> _Text excerpt_
┌──

Disturbing - As Reported in the Decatur Daily's Sunday Edition "Did telephone service shortchange Morgan? Who owes Who?

I read the article in the Sunday Edition of the Decatur Daily in regards to the ongoing complaint of the jail telephone system for MCSO.  I have some comments and questions that I believe are relevant  in the Contract effort between the sheriff's office and Telmate.

But first.  Sheriff Franklin, when you say you are declining to comment on any possible fraud found by Secured Perimeters, you may want to keep your mouth shut.  Lois Lerner an IRS official declined to comment then kept right on talking after pleading the 5th Amendment on the incident of mishandling the Tea Parties information.

Now second but by no means second.  The people who have been hurt the most in the conundrum and allegations of telephone service over charges would be the inmates and their families who suffer the financial burden of trying to communicate with their loved ones.  If Telmate or any other service provider is overcharging they should be punished.  On the other hand, please answer these questions for the citizens.

Question 1.  Was the Telmate Contract let under competitive bid w/the MSCO or the County Commission?  I believe it was let with the MCSO in 2008.  I believe the contract requires that the county receive 48 percent of the gross revenues for all completed collect calls and 58 percent of gross revenues for all completed calls from debit or prepaid card.  I did not see any checks written to the Morgan County Commission for the Telmate services in the MCSO general funds ledger, Jail Inmate Ledger, or the Jail Store Account for.

Question 2.  In the Decatur Daily article dated June 14, 2015 the article reads "Inmate phone call charges generated $118,492.27 for the county's general fund for 2013-2014 and $58,996.13 In the first sixth months of this fiscal year.  The money does not stay in the Sheriff's Department".  Where did these funds go?

Question 3.  Did the sheriff's office receive the monies generated by the Telmate contract and pass them along to the county commission?  If so, which of the MCSO accounts were the Telmate funds deposited in, and how were the funds transferred to the county commission's general account?  I did not see any deposits made into the jail store account, sheriff's general ledger, or the Inmate housing account, I did find checks written to Talemate for inmate telephone cards for $4,149.60.  The ledger covers 1/19/2011 - 12/31/2013.

This question is important because the buck stops at the sheriff's office if the contract w/Telmate is between Telmate and the MCSO.  It seems to me that the sheriff's office is responsible for ensuring that the county commission gets their portion of the fees if the contract agreement is between the MCSO and Telmate.

Telmate had had nothing to gain by the contract arrangement. There only organization that stood to gain was the Sheriff's Office.

Sheriff Franklin goes on to say in one of the article that she was not sheriff when the contract agreement was signed.  Well!  Sheriff, ignorance is no excuse of the law.  Since January 18, 2011 you have been sheriff and you were responsible for ensuring that the commission received their portion of the proceeded of the phone cards.

Question 4.  Who owes who?

As to whether Telmate is using loopholes in the contract and owes the county additional monies for other than completed phone calls, i.e., re-connecting a call, adding a  name to an inmate's call list, processing for setting up a pre-paid account, and for calling a cell phone may only be settled by litigation.

The FFC has now placed caps on some of these fees that should be in place in local jails within 6 months.

Question 5.  How can the citizens ensure that the next telephone service provided for the jail is performed under competitive bid with no special perks involved?

└──

> _Prompt A_
List the charges other than completed phone calls that the letter about the jail telephone contract says Telmate may owe the county additional money for.
> _Prompt B_
Carry the letter about the jail telephone contract forward from its final question with a few more sentences.

> _Data under study_
┌──

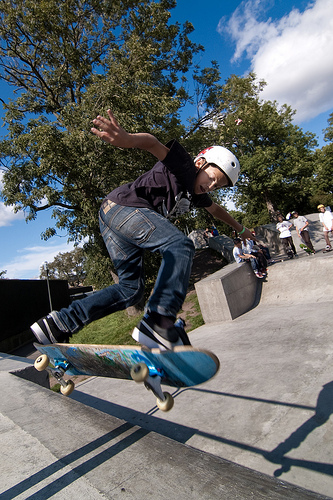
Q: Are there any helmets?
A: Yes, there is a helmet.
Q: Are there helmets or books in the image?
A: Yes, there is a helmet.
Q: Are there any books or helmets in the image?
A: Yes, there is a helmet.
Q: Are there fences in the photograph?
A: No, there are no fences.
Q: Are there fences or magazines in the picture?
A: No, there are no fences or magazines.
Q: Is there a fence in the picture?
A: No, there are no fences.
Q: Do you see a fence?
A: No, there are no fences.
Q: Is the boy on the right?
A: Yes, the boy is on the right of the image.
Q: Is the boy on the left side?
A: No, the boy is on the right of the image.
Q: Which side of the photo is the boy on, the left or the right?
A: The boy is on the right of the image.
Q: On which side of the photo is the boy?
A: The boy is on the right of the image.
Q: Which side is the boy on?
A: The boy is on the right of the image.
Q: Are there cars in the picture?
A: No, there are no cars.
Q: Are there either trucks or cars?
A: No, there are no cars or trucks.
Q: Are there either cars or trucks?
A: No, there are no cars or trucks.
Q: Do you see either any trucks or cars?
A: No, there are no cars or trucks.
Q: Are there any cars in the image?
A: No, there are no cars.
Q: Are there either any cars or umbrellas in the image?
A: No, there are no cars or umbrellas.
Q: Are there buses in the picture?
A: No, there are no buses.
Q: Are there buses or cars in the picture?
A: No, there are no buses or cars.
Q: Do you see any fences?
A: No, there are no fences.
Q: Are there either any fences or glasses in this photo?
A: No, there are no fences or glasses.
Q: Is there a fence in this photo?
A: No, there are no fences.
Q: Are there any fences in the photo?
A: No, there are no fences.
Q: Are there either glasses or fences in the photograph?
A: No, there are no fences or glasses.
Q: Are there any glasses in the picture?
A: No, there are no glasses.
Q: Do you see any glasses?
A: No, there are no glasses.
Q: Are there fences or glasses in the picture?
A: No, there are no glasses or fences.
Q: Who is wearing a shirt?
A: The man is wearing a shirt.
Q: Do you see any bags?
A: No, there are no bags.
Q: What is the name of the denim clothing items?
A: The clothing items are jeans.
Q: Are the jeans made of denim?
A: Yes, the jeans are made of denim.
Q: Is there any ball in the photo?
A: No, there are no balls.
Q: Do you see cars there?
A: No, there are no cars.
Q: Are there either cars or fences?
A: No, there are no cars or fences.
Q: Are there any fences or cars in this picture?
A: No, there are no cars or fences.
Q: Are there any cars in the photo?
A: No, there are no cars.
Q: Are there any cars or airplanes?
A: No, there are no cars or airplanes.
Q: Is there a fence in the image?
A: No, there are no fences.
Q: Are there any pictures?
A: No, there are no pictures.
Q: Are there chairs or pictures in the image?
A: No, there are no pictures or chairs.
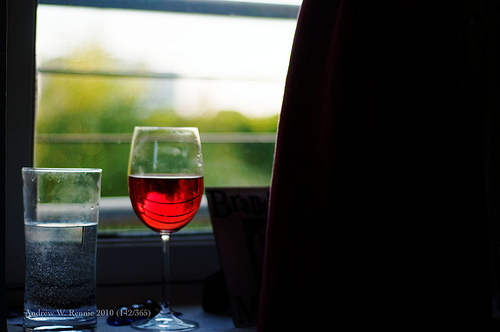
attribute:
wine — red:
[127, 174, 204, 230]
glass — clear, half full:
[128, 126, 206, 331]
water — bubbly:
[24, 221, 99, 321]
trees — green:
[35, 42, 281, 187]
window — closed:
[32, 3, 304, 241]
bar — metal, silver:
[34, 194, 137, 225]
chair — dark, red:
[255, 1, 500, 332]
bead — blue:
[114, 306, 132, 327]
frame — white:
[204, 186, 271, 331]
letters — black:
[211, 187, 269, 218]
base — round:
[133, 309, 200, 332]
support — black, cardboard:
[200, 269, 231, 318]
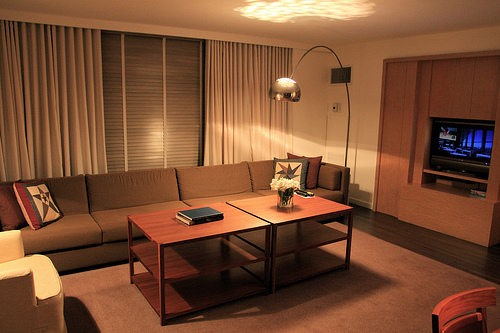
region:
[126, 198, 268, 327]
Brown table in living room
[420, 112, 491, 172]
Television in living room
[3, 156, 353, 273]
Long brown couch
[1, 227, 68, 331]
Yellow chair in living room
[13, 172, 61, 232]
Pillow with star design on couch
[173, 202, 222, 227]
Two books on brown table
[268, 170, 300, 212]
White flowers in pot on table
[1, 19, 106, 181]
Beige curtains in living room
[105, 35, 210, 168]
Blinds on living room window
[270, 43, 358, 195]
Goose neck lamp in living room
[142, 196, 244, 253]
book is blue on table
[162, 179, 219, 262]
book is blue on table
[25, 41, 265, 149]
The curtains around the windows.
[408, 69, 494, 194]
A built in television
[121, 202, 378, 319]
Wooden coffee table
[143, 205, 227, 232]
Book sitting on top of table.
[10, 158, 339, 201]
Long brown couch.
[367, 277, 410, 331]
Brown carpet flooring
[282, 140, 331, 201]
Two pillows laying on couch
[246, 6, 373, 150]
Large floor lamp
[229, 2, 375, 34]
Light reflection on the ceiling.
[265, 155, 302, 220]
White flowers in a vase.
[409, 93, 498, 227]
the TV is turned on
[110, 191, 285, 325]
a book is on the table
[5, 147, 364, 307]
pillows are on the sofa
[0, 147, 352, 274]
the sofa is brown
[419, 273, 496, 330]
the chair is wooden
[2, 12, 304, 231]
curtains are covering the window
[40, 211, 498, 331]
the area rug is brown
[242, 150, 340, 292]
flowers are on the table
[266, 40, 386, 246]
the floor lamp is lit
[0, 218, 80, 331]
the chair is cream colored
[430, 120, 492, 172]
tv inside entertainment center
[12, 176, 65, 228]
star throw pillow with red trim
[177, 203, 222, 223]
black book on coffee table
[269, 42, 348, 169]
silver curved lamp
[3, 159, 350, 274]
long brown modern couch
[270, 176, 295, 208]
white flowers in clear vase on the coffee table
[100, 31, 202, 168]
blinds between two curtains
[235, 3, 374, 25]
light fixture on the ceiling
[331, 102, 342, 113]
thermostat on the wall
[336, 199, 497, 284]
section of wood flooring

└──

> _Your response A_
- Re-connecting a call
- Adding a name to an inmate's call list
- Processing for setting up a pre-paid account
- Calling a cell phone

> _Your response B_
 As seen in the Cullman Times article from May 24, 2015 the jail telephone services issues is not limited to one jail telephone services provider.

May 24, 2015 Article in the Cullman Times

 Families bear burden of costly inmate visitation, new state regulations capping telephone fees in effect


Last week, a mother and her two daughters sat in front of a video monitor at the Cullman County Detention Center, waiting to see and speak with the family’s patriarch.
They got to chat with the inmate for 30 minutes — the two girls in their early teens periodically squabbling for a chance to talk with their father. The 30-minute visit cost $7.50, or 25 cents a minute.
In January, the calls will be cheaper, falling to 23 cents and then 21 cents beginning January 2017. An order issued by the Alabama Public Service Commission (PSC) capping charges for inmate telephone calls took effect July 1.
In addition to capping fees, the order requires telephone companies providing visitation services at county jails and state prisons to charge the same for local and in-state calls. The PSC also capped fees on payments made at electronic onsite kiosks, online and through automated voicemail at $3.
These new rates affect all jail phone providers across the state except for Securus and Global*Tel Link. The two companies are suing the Alabama Public Service Commission in Montgomery Circuit Court to stop the new rates from taking effect. The two firms will have to pay back fees if their appeal is denied.
According to the commission, telephone companies have long misrepresented the cost of their services to authorities and pumped up phone bills with excessive charges.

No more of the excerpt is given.